• [Transcribed page contents]

#####

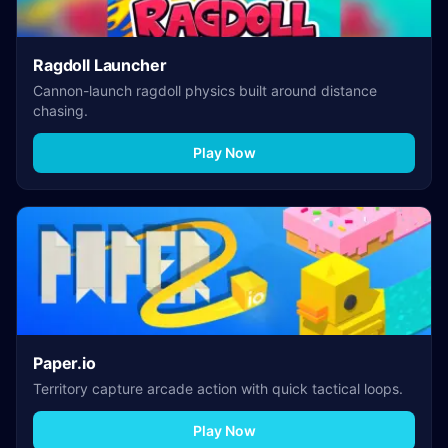
Ragdoll Launcher
Cannon-launch ragdoll physics built around distance
chasing.
Play Now
Paper.io
Territory capture arcade action with quick tactical loops.
Play Now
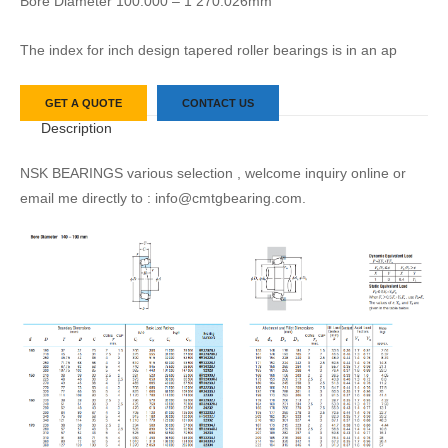
Bore Diameter 100.000 – 1 270.026mm
The index for inch design tapered roller bearings is in an ap
GET A QUOTE
CONTACT US
Description
NSK BEARINGS various selection , welcome inquiry online or
email me directly to : info@cmtgbearing.com.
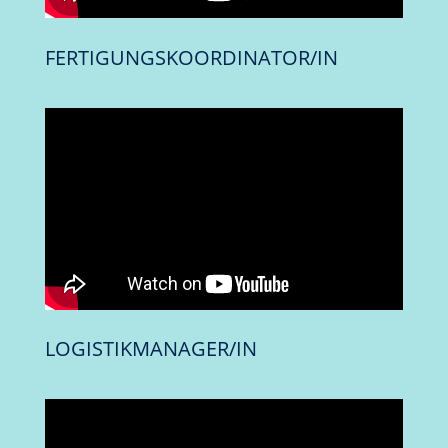
FERTIGUNGSKOORDINATOR/IN
LOGISTIKMANAGER/IN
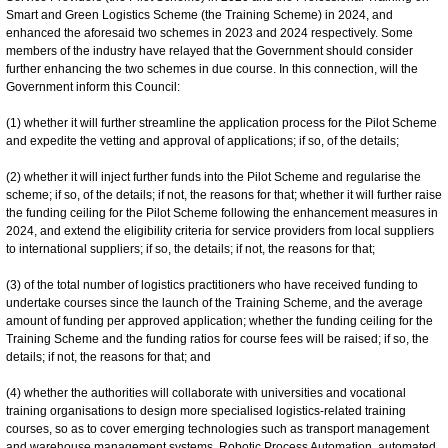
Smart and Green Logistics Scheme (the Training Scheme) in 2024, and
enhanced the aforesaid two schemes in 2023 and 2024 respectively. Some
members of the industry have relayed that the Government should consider
further enhancing the two schemes in due course. In this connection, will the
Government inform this Council:
(1) whether it will further streamline the application process for the Pilot Scheme
and expedite the vetting and approval of applications; if so, of the details;
(2) whether it will inject further funds into the Pilot Scheme and regularise the
scheme; if so, of the details; if not, the reasons for that; whether it will further raise
the funding ceiling for the Pilot Scheme following the enhancement measures in
2024, and extend the eligibility criteria for service providers from local suppliers
to international suppliers; if so, the details; if not, the reasons for that;
(3) of the total number of logistics practitioners who have received funding to
undertake courses since the launch of the Training Scheme, and the average
amount of funding per approved application; whether the funding ceiling for the
Training Scheme and the funding ratios for course fees will be raised; if so, the
details; if not, the reasons for that; and
(4) whether the authorities will collaborate with universities and vocational
training organisations to design more specialised logistics-related training
courses, so as to cover emerging technologies such as transport management
and warehouse management systems, Robotic Process Automation, automated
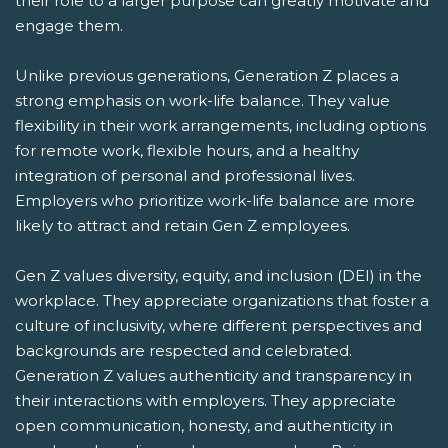
their role to a larger purpose can greatly motivate and
engage them.
Unlike previous generations, Generation Z places a
strong emphasis on work-life balance. They value
flexibility in their work arrangements, including options
for remote work, flexible hours, and a healthy
integration of personal and professional lives.
Employers who prioritize work-life balance are more
likely to attract and retain Gen Z employees.
Gen Z values diversity, equity, and inclusion (DEI) in the
workplace. They appreciate organizations that foster a
culture of inclusivity, where different perspectives and
backgrounds are respected and celebrated.
Generation Z values authenticity and transparency in
their interactions with employers. They appreciate
open communication, honesty, and authenticity in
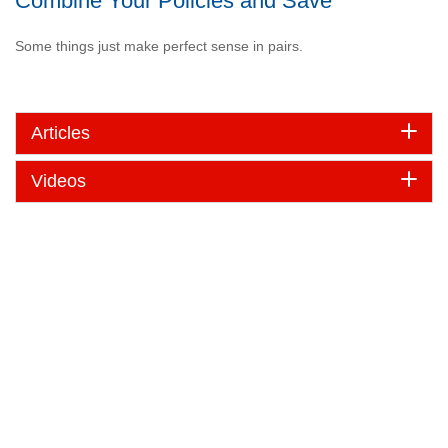
Combine Your Policies and Save
Some things just make perfect sense in pairs.
Articles
Videos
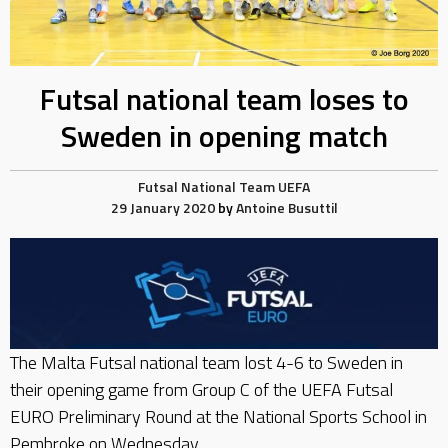
Futsal national team loses to
Sweden in opening match
Futsal
National Team
UEFA
29 January 2020
by
Antoine Busuttil
The Malta Futsal national team lost 4-6 to Sweden in
their opening game from Group C of the UEFA Futsal
EURO Preliminary Round at the National Sports School in
Pembroke on Wednesday.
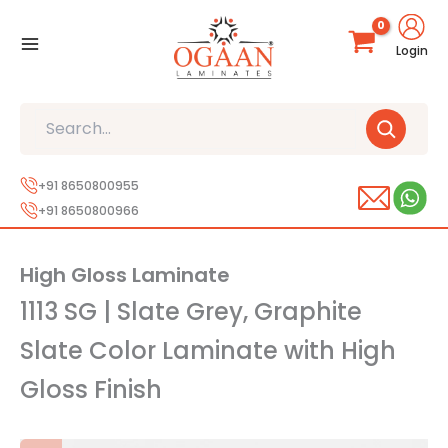
Skip
to
Login
content
Search
+91 8650800955
+91 8650800966
High Gloss Laminate
1113 SG | Slate Grey, Graphite
Slate Color Laminate with High
Gloss Finish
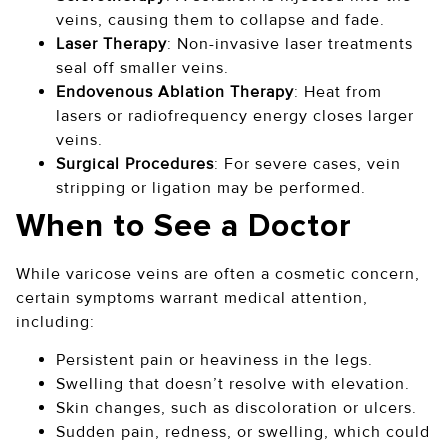
veins, causing them to collapse and fade.
Laser Therapy
: Non-invasive laser treatments
seal off smaller veins.
Endovenous Ablation Therapy
: Heat from
lasers or radiofrequency energy closes larger
veins.
Surgical Procedures
: For severe cases, vein
stripping or ligation may be performed.
When to See a Doctor
While varicose veins are often a cosmetic concern,
certain symptoms warrant medical attention,
including:
Persistent pain or heaviness in the legs.
Swelling that doesn’t resolve with elevation.
Skin changes, such as discoloration or ulcers.
Sudden pain, redness, or swelling, which could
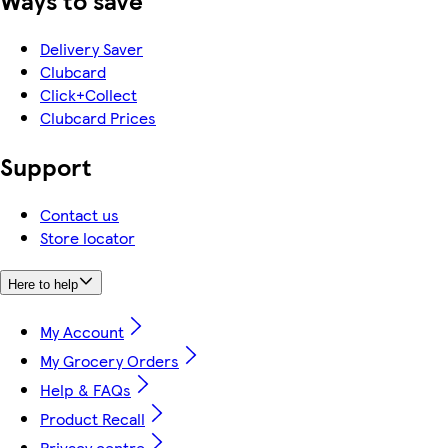
Ways to save
Delivery Saver
Clubcard
Click+Collect
Clubcard Prices
Support
Contact us
Store locator
Here to help
My Account
My Grocery Orders
Help & FAQs
Product Recall
Privacy centre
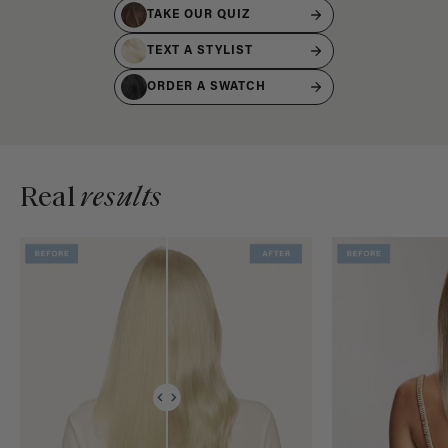
TAKE OUR QUIZ
TEXT A STYLIST
ORDER A SWATCH
Real
results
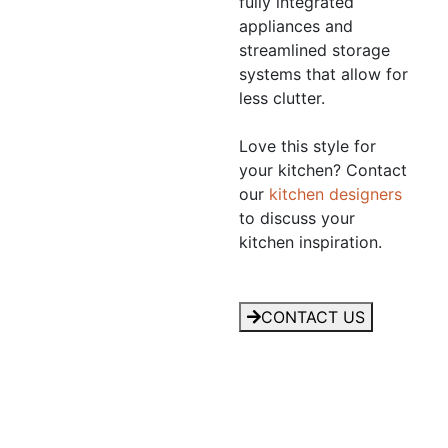
fully integrated
appliances and
streamlined storage
systems that allow for
less clutter.
Love this style for
your kitchen? Contact
our
kitchen designers
to discuss your
kitchen inspiration.
CONTACT US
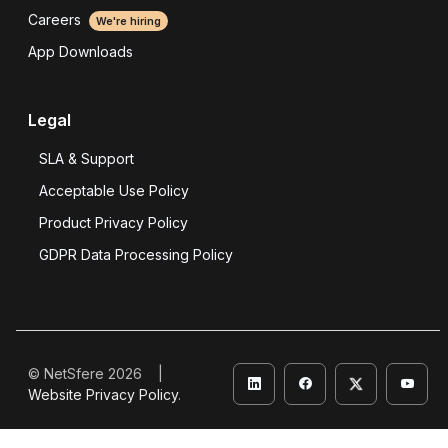
Careers
We're hiring
App Downloads
Legal
SLA & Support
Acceptable Use Policy
Product Privacy Policy
GDPR Data Processing Policy
© NetSfere 2026 |
Website Privacy Policy
.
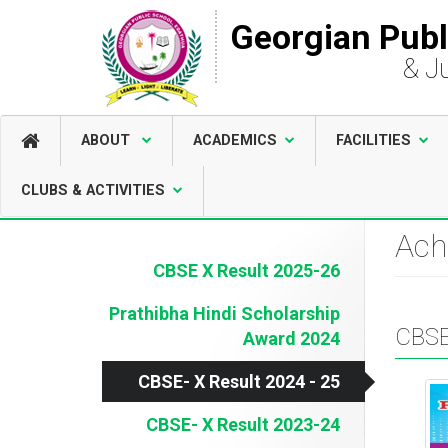
Georgian Publ
& J
ABOUT
ACADEMICS
FACILITIES
CLUBS & ACTIVITIES
Ach
CBSE X Result 2025-26
Prathibha Hindi Scholarship
CBSE
Award 2024
CBSE- X Result 2024 - 25
CBSE- X Result 2023-24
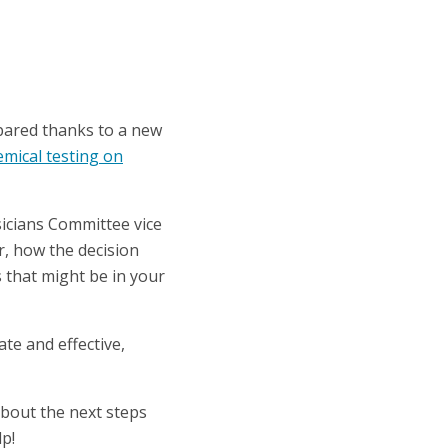
spared thanks to a new
emical testing on
icians Committee vice
r, how the decision
s that might be in your
te and effective,
 about the next steps
p!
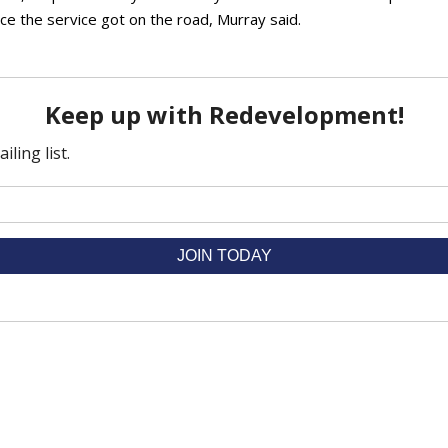
ce the service got on the road, Murray said.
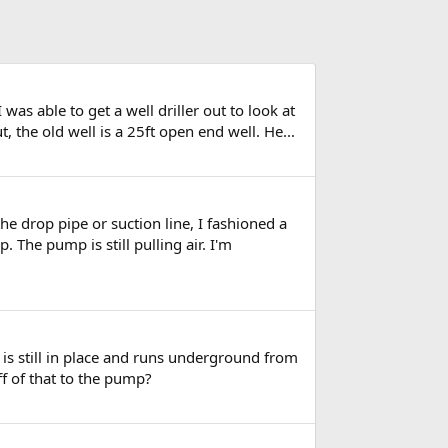
as able to get a well driller out to look at
, the old well is a 25ft open end well. He...
the drop pipe or suction line, I fashioned a
 The pump is still pulling air. I'm
 is still in place and runs underground from
ff of that to the pump?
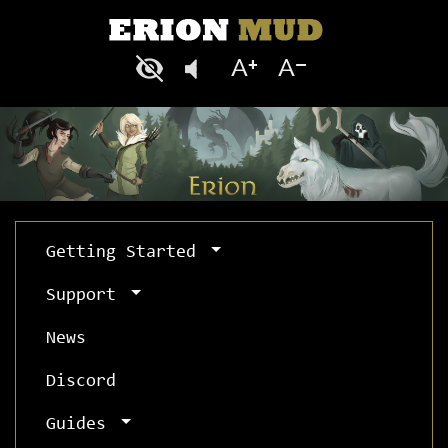
Getting Started
Support
News
Discord
Guides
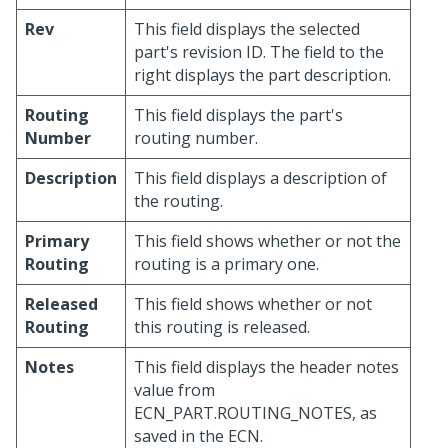
Rev
This field displays the selected
part's revision ID. The field to the
right displays the part description.
Routing
This field displays the part's
Number
routing number.
Description
This field displays a description of
the routing.
Primary
This field shows whether or not the
Routing
routing is a primary one.
Released
This field shows whether or not
Routing
this routing is released.
Notes
This field displays the header notes
value from
ECN_PART.ROUTING_NOTES, as
saved in the ECN.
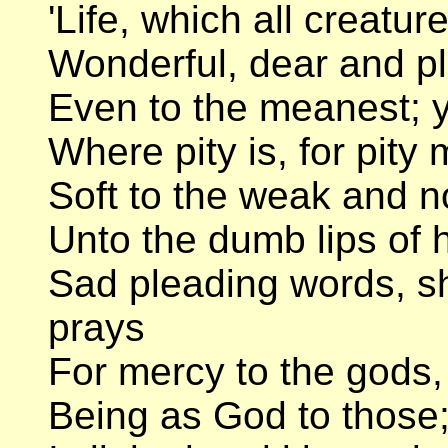
'Life, which all creatur
Wonderful, dear and p
Even to the meanest; y
Where pity is, for pity
Soft to the weak and no
Unto the dumb lips of h
Sad pleading words, 
prays
For mercy to the gods,
Being as God to those; a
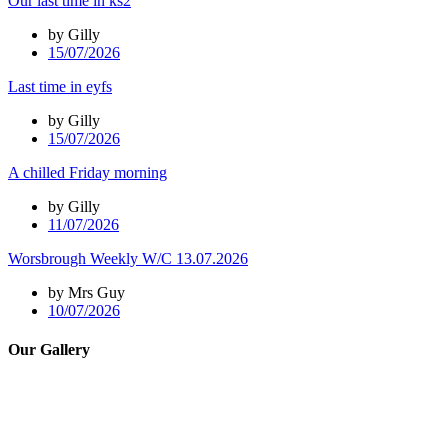
Our last time in ks2
by Gilly
15/07/2026
Last time in eyfs
by Gilly
15/07/2026
A chilled Friday morning
by Gilly
11/07/2026
Worsbrough Weekly W/C 13.07.2026
by Mrs Guy
10/07/2026
Our Gallery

#####

• [BRIEF] Retype each entry exactly. No pictures.

• [WRITTEN SOLUTION]
Ragdoll Launcher
Cannon-launch ragdoll physics built around distance
chasing.
Play Now
Paper.io
Territory capture arcade action with quick tactical loops.
Play Now
Bore Diameter 100.000 – 1 270.026mm
The index for inch design tapered roller bearings is in an ap
GET A QUOTE
CONTACT US
Description
NSK BEARINGS various selection , welcome inquiry online or
email me directly to : info@cmtgbearing.com.
FERTIGUNGSKOORDINATOR/IN
LOGISTIKMANAGER/IN
Smart and Green Logistics Scheme (the Training Scheme) in 2024, and
enhanced the aforesaid two schemes in 2023 and 2024 respectively. Some
members of the industry have relayed that the Government should consider
further enhancing the two schemes in due course. In this connection, will the
Government inform this Council:
(1) whether it will further streamline the application process for the Pilot Scheme
and expedite the vetting and approval of applications; if so, of the details;
(2) whether it will inject further funds into the Pilot Scheme and regularise the
scheme; if so, of the details; if not, the reasons for that; whether it will further raise
the funding ceiling for the Pilot Scheme following the enhancement measures in
2024, and extend the eligibility criteria for service providers from local suppliers
to international suppliers; if so, the details; if not, the reasons for that;
(3) of the total number of logistics practitioners who have received funding to
undertake courses since the launch of the Training Scheme, and the average
amount of funding per approved application; whether the funding ceiling for the
Training Scheme and the funding ratios for course fees will be raised; if so, the
details; if not, the reasons for that; and
(4) whether the authorities will collaborate with universities and vocational
training organisations to design more specialised logistics-related training
courses, so as to cover emerging technologies such as transport management
and warehouse management systems, Robotic Process Automation, automated
their role to a larger purpose can greatly motivate and
engage them.
Unlike previous generations, Generation Z places a
strong emphasis on work-life balance. They value
flexibility in their work arrangements, including options
for remote work, flexible hours, and a healthy
integration of personal and professional lives.
Employers who prioritize work-life balance are more
likely to attract and retain Gen Z employees.
Gen Z values diversity, equity, and inclusion (DEI) in the
workplace. They appreciate organizations that foster a
culture of inclusivity, where different perspectives and
backgrounds are respected and celebrated.
Generation Z values authenticity and transparency in
their interactions with employers. They appreciate
open communication, honesty, and authenticity in
Combine Your Policies and Save
Some things just make perfect sense in pairs.
Articles
Videos
Futsal national team loses to
Sweden in opening match
Futsal
National Team
UEFA
29 January 2020
by
Antoine Busuttil
The Malta Futsal national team lost 4-6 to Sweden in
their opening game from Group C of the UEFA Futsal
EURO Preliminary Round at the National Sports School in
Pembroke on Wednesday.
Skip
to
Login
content
Search
+91 8650800955
+91 8650800966
High Gloss Laminate
1113 SG | Slate Grey, Graphite
Slate Color Laminate with High
Gloss Finish
veins, causing them to collapse and fade.
Laser Therapy
: Non-invasive laser treatments
seal off smaller veins.
Endovenous Ablation Therapy
: Heat from
lasers or radiofrequency energy closes larger
veins.
Surgical Procedures
: For severe cases, vein
stripping or ligation may be performed.
When to See a Doctor
While varicose veins are often a cosmetic concern,
certain symptoms warrant medical attention,
including:
Persistent pain or heaviness in the legs.
Swelling that doesn’t resolve with elevation.
Skin changes, such as discoloration or ulcers.
Sudden pain, redness, or swelling, which could
Ways to save
Delivery Saver
Clubcard
Click+Collect
Clubcard Prices
Support
Contact us
Store locator
Here to help
My Account
My Grocery Orders
Help & FAQs
Product Recall
Privacy centre
TAKE OUR QUIZ
TEXT A STYLIST
ORDER A SWATCH
Real
results
fully integrated
appliances and
streamlined storage
systems that allow for
less clutter.
Love this style for
your kitchen? Contact
our
kitchen designers
to discuss your
kitchen inspiration.
CONTACT US
Careers
We're hiring
App Downloads
Legal
SLA & Support
Acceptable Use Policy
Product Privacy Policy
GDPR Data Processing Policy
© NetSfere 2026 |
Website Privacy Policy
.
Georgian Publ
& J
ABOUT
ACADEMICS
FACILITIES
CLUBS & ACTIVITIES
Ach
CBSE X Result 2025-26
Prathibha Hindi Scholarship
CBSE
Award 2024
CBSE- X Result 2024 - 25
CBSE- X Result 2023-24
spared thanks to a new
emical testing on
icians Committee vice
r, how the decision
s that might be in your
te and effective,
 about the next steps
p!
ce the service got on the road, Murray said.
as able to get a well driller out to look at
, the old well is a 25ft open end well. He...
the drop pipe or suction line, I fashioned a
 The pump is still pulling air. I'm
 is still in place and runs underground from
ff of that to the pump?
Getting Started
Support
News
Discord
Guides
Rev
This field displays the selected
part's revision ID. The field to the
right displays the part description.
Routing
This field displays the part's
Number
routing number.
Description
This field displays a description of
the routing.
Primary
This field shows whether or not the
Routing
routing is a primary one.
Released
This field shows whether or not
Routing
this routing is released.
Notes
This field displays the header notes
value from
ECN_PART.ROUTING_NOTES, as
saved in the ECN.
'Life, which all creatur
Wonderful, dear and p
Even to the meanest; y
Where pity is, for pity
Soft to the weak and no
Unto the dumb lips of h
Sad pleading words, 
prays
For mercy to the gods,
Being as God to those; a
Our last time in ks2
by Gilly
15/07/2026
Last time in eyfs
by Gilly
15/07/2026
A chilled Friday morning
by Gilly
11/07/2026
Worsbrough Weekly W/C 13.07.2026
by Mrs Guy
10/07/2026
Our Gallery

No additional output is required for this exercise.